For me though, I’m haunted by her much-repeated, much-debated, and sometimes much-maligned observation after her husband’s defeat in the Presidential election of 1980.

At the time, she observed of President-elect Reagan, “I think the President makes us comfortable with our prejudices.”

This week is a good time to reflect on both this piercing observation of the time and its prescient prediction of our own recent past coming to a crescendo in 2016 with the election of Donald Trump.

As a youth coming of both voting and ‘paying attention’ age in the late ’70s and early ‘80s I bought into the Shining City on the Hill hope that Reagan offered. I carried him as a legacy GOP benchmark up to and even beyond leaving the Republican Party in 2019 in search of all that had been cast aside and replaced with MAGA bravado and intolerance.

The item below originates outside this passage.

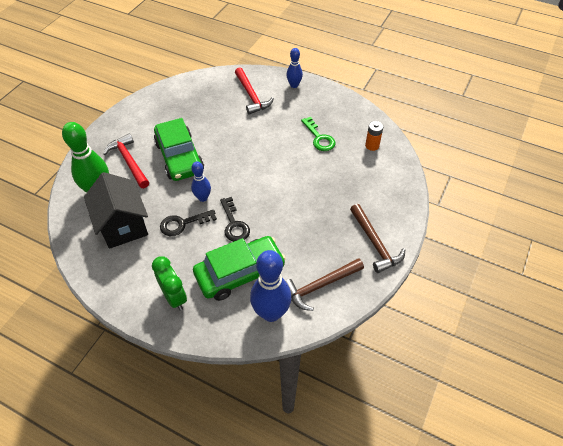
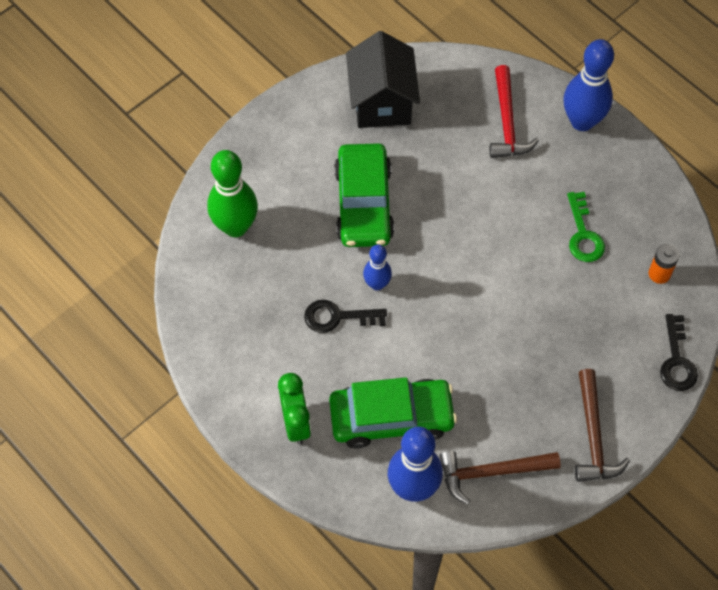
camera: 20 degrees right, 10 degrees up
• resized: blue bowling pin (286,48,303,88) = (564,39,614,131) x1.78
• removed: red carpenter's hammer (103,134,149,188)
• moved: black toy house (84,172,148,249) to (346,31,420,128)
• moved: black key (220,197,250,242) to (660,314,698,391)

Was I so naive for three decades to not see what Rosalynn Carter saw while Reagan was stumping his subtle ‘States Rights’ argument that was used by the Confederacy as they retained their southern ‘way of life’ to justify slavery or to his not-so-subtle ‘Welfare Queen’ label that was used by supporters to foment disdain upon those of lesser means?

I accept that I have that burden of reflection to bear while determining if Reagan’s intentions were overt or inadvertent campaign rhetoric that ultimately laid the foundation for the MAGA revolution of 2016.

Lucky for me though, I ‘woke’ to the Trump-fueled MAGA intolerance after 2016 to clearly see what Rosalynn Carter was warning of nearly four decades ago.

As she is laid to rest, I’ll be using this week to evaluate how political leaders address prejudice-related issues and closely evaluate their statements and actions to determine if they contribute to understanding and equality, or do they simply make us comfortable with our prejudices.